Posted on January 3, 2009. Filed under: American culture, French culture, Japanese culture, language |

American English, like America itself, is always welcoming the new. It is a flexible and creative language, open to new words and new word forms.  It’s the language that brought you Frienamy (the friend who turned out to be an enemy), ginormous (giganitc and enormous) and Chindia (China and India), to mention a few. Each year, Mirriam-Webster dictionary selects a new “word of the year” to add to our ever expanding lexicon.

I was reading TIME magazine end of year List Issue (Americans love lists, but that’s another posting), which of course, always includes the top 10 buzzwords of the year. I knew most (like “staycation” and “puma”) and had to look up a few (apparently “nuke the fridge”  is the new “jump the shark”).  

Playing with language is fun for Americans. Not so for other cultures. The French, for example, take their language extremely seriously. The Académie Française, founded in 1635, is the guardian of the language. They will not let you just bring any old word into the French language. Changes in usage, vocabulary or grammar have to be discussed, debated and approved.

The Japanese are also wary of foreign or new words. The Japanese have 3 wrting systems: Kanji,  Hiragana  and Katakana. Katakana is used for  words adopted from foreign languages. The Japanese will use these words, but they are clearly marked as foreign because they are written in katakana.

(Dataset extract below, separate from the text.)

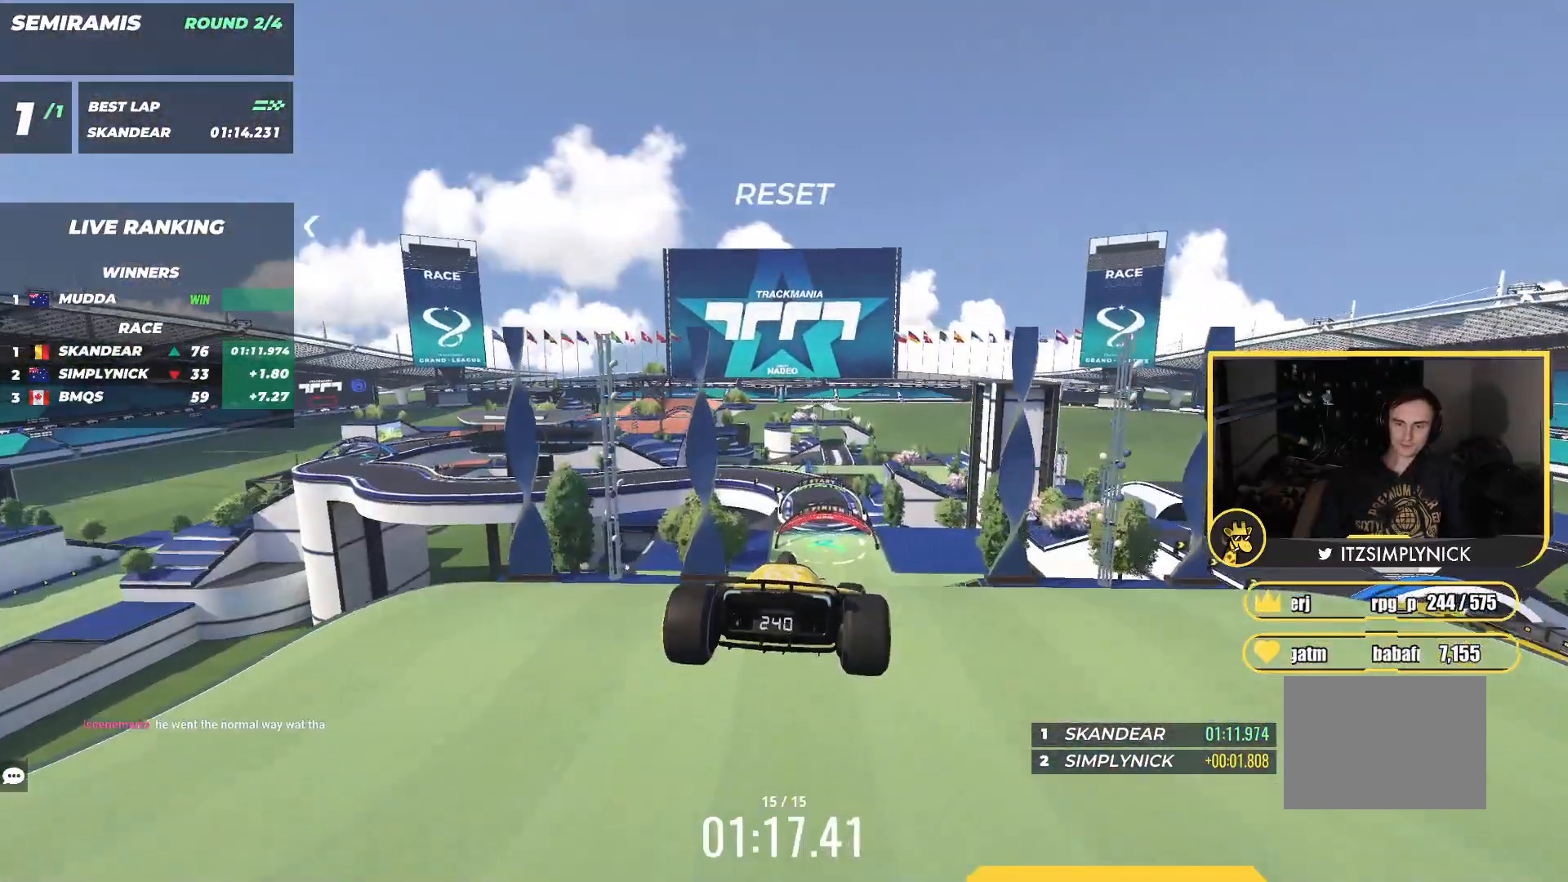
{"keys": ["up"], "events": [[117, "right", "down"], [400, "right", "up"]]}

English not only creates new words and word forms, but happily blends languages as well. Anyone who lives in New York City is fairly familiar with Spanglish.  Everyone is welcome to create blends that reflects their cultures and languages, like when I tell my (Jewish/Dominican) daughter “Ay! Que shaina punim tu tienes! ”   

As I have said and will say again (and again), language and culture can’t be separated. American English is like America: open, creative, often valuing the new over the traditional. The French view foreign and new words as questionable: Do they meet our cultural standards? And, with the Japanese, you can join the language but you will always be marked (through katakana) as an outsider.

Some linguistic conservatives, it’s true, don’t like all this blending, creating and mixing.  I love it.